El AMB tiene en marcha un proyecto para encontrar el modelo de cubiertas vegetales de edificios más adaptadas al cambio climático. En el marco del proyecto europeo TopSec, durante dos años se probarán parcelas experimentales en la cubierta de un edificio para evaluar qué soluciones de vegetación y sistemas de almacenamiento de agua ofrecen los mejores resultados. Además de testar una veintena de especies vegetales, también se probarán diferentes tipos de sustratos alternativos a la grava volcánica hechos a partir de materiales reciclados de la construcción y elementos valorizados con biocarbón provenientes del contenedor marrón. “Queremos incentivar un cambio de paradigma en los jardines de las ciudades haciéndolos más sostenibles y adaptados”, apuntan los responsables del proyecto.

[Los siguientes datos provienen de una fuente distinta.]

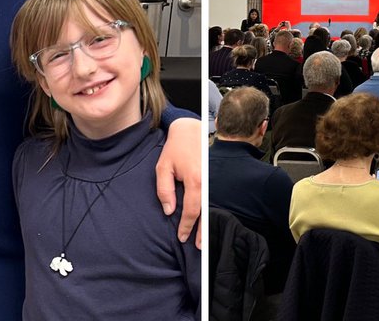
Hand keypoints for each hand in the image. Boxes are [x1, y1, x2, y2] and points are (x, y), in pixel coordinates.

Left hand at [156, 116, 201, 246]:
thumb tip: (169, 210)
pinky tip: (209, 221)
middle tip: (199, 248)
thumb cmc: (176, 148)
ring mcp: (213, 179)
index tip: (182, 237)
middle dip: (202, 232)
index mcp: (194, 180)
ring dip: (209, 224)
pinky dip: (212, 211)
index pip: (191, 210)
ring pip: (212, 206)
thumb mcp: (163, 166)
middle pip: (206, 213)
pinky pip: (214, 198)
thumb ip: (164, 190)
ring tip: (205, 240)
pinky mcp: (215, 177)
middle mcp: (207, 181)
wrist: (191, 129)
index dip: (186, 226)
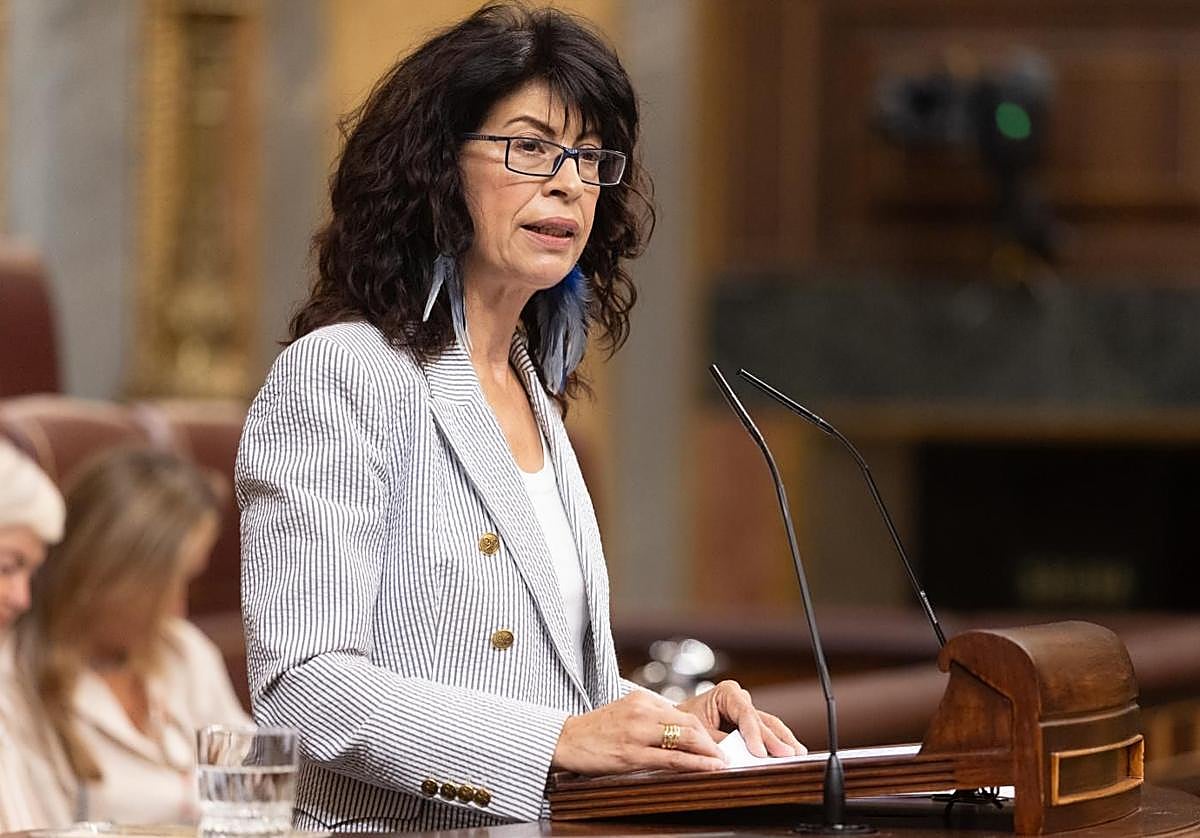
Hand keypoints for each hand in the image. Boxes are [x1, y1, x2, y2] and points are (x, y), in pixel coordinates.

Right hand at [552, 691, 727, 774]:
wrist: (564, 740)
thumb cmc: (595, 731)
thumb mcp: (625, 714)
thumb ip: (650, 719)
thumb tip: (678, 734)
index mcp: (642, 699)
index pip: (684, 714)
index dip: (707, 730)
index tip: (722, 741)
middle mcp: (642, 711)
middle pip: (690, 724)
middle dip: (714, 741)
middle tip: (730, 754)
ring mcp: (637, 732)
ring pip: (685, 738)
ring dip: (710, 752)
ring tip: (724, 763)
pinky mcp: (631, 754)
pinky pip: (671, 758)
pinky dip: (695, 763)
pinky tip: (710, 768)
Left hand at [676, 680, 804, 757]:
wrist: (678, 725)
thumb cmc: (684, 724)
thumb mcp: (697, 731)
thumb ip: (717, 742)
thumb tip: (736, 755)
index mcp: (726, 692)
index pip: (745, 714)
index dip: (754, 734)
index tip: (760, 753)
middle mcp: (740, 698)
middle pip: (761, 720)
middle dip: (774, 739)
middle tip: (788, 755)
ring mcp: (747, 711)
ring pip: (770, 725)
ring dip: (783, 740)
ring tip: (797, 754)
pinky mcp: (751, 725)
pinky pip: (767, 732)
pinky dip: (778, 743)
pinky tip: (791, 752)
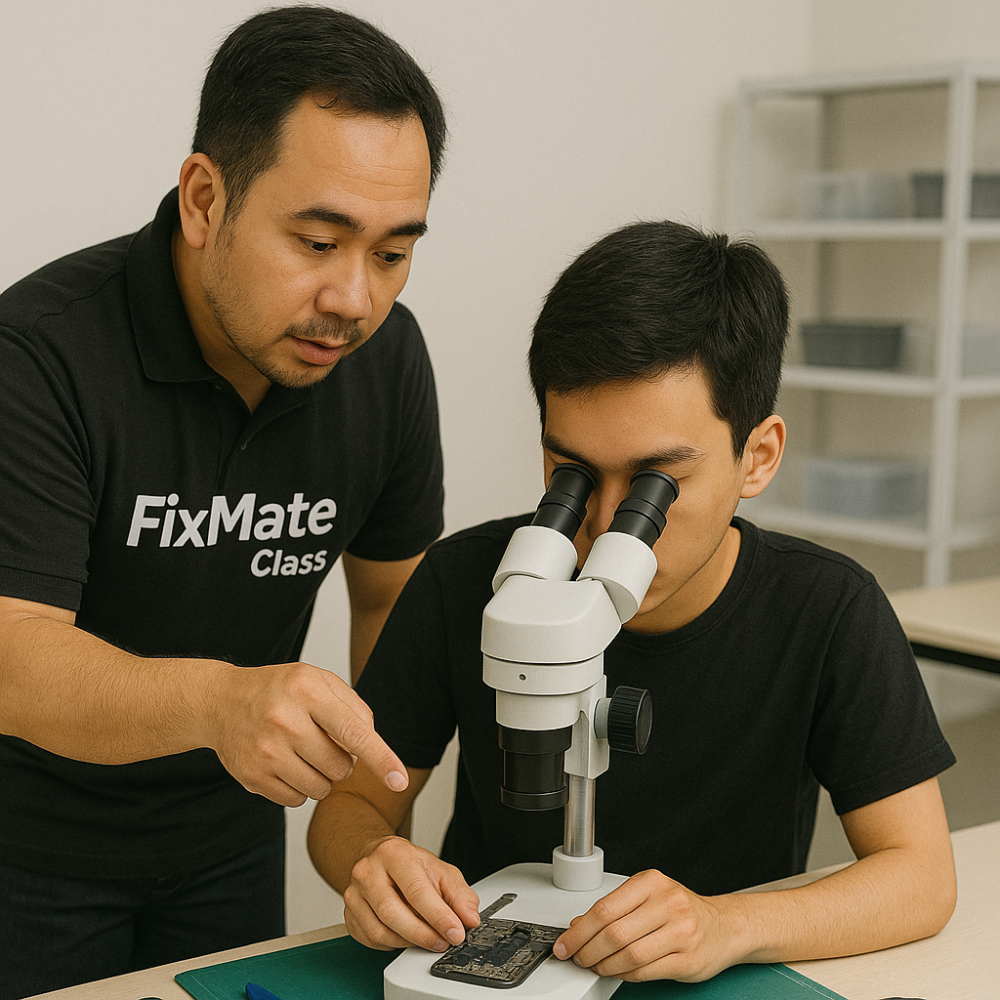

Una cubierta naturalizada es una cubierta adaptada a la estacionalidad del clima mediterráneo, concebida para funcionar con un mantenimiento y riego reducidos. A diferencia de muchas cubiertas verdes convencionales, que dependen de sistemas de riego permanentes y especies ornamentales exigentes, el modelo de TopSec apuesta por cubiertas más temporales y prioriza la retención del agua y el sustrato.
“Queremos incentivar un cambio de paradigma en el que el paisaje de nuestra ciudad, el paisaje de nuestros jardines, no necesariamente tiene que ser verde todo el año porque esto comporta un gasto de agua y de mantenimiento muy grande. Podemos intentar ampliar las posibilidades con espacios que se vuelvan marrones en verano y que se reverdezcan en invierno y que sean mucho más sostenibles en su mantenimiento, produciendo también beneficios ecosistémicos que todos sabemos que produce la vegetación”, señala Cati Montserrat, jefa de sección Ingeniería Verde y Biodiversidad Espacio Público AMB.
Con el objetivo de validar el sistema antes de la implantación, el proyecto ha creado parcelas experimentales de 1,8 x 1,8 metros que funcionan como laboratorios al aire libre en la cubierta del edificio de oficinas del Consorcio de la Zona Franca. Se están probando diferentes especies vegetales y sistemas de almacenamiento de agua para determinar qué configuraciones ofrecen mejores resultados en condiciones reales. Las parcelas están instrumentadas para monitorizar la temperatura y la humedad durante dos años enteros.
Los resultados de esta fase servirán para hacer cuatro cubiertas naturalizadas en diversos edificios del área metropolitana de Barcelona: un edificio de oficinas de Barcelona Regional en la Zona Franca, el CEIP Alexandre Galí de Cornellà de Llobregat, una promoción de vivienda pública del Instituto Metropolitano de Promoción de Suelo y Gestión Patrimonial (IMPSOL) en Viladecans y la planta de tratamiento de residuos Ecoparc 3 de Sant Adrià de Besòs. El objetivo es demostrar que el modelo es viable y adaptable a diferentes tipologías constructivas en una iniciativa que integra adaptación climática y economía circular.
Proyecto TopSec
TopSec, con un presupuesto de 4,60 millones de euros, de los cuales 3,68 millones proceden del Fondo Europeo de Desarrollo Regional (FEDER), es un proyecto seleccionado y financiado por la European Urban Initiative (EUI), el programa de la Unión Europea que impulsa soluciones urbanas innovadoras, con capacidad de impacto y reproducibilidad en otras ciudades europeas, con el objetivo de hacer frente a retos actuales, como el cambio climático, la pérdida de biodiversidad y el aumento de residuos orgánicos.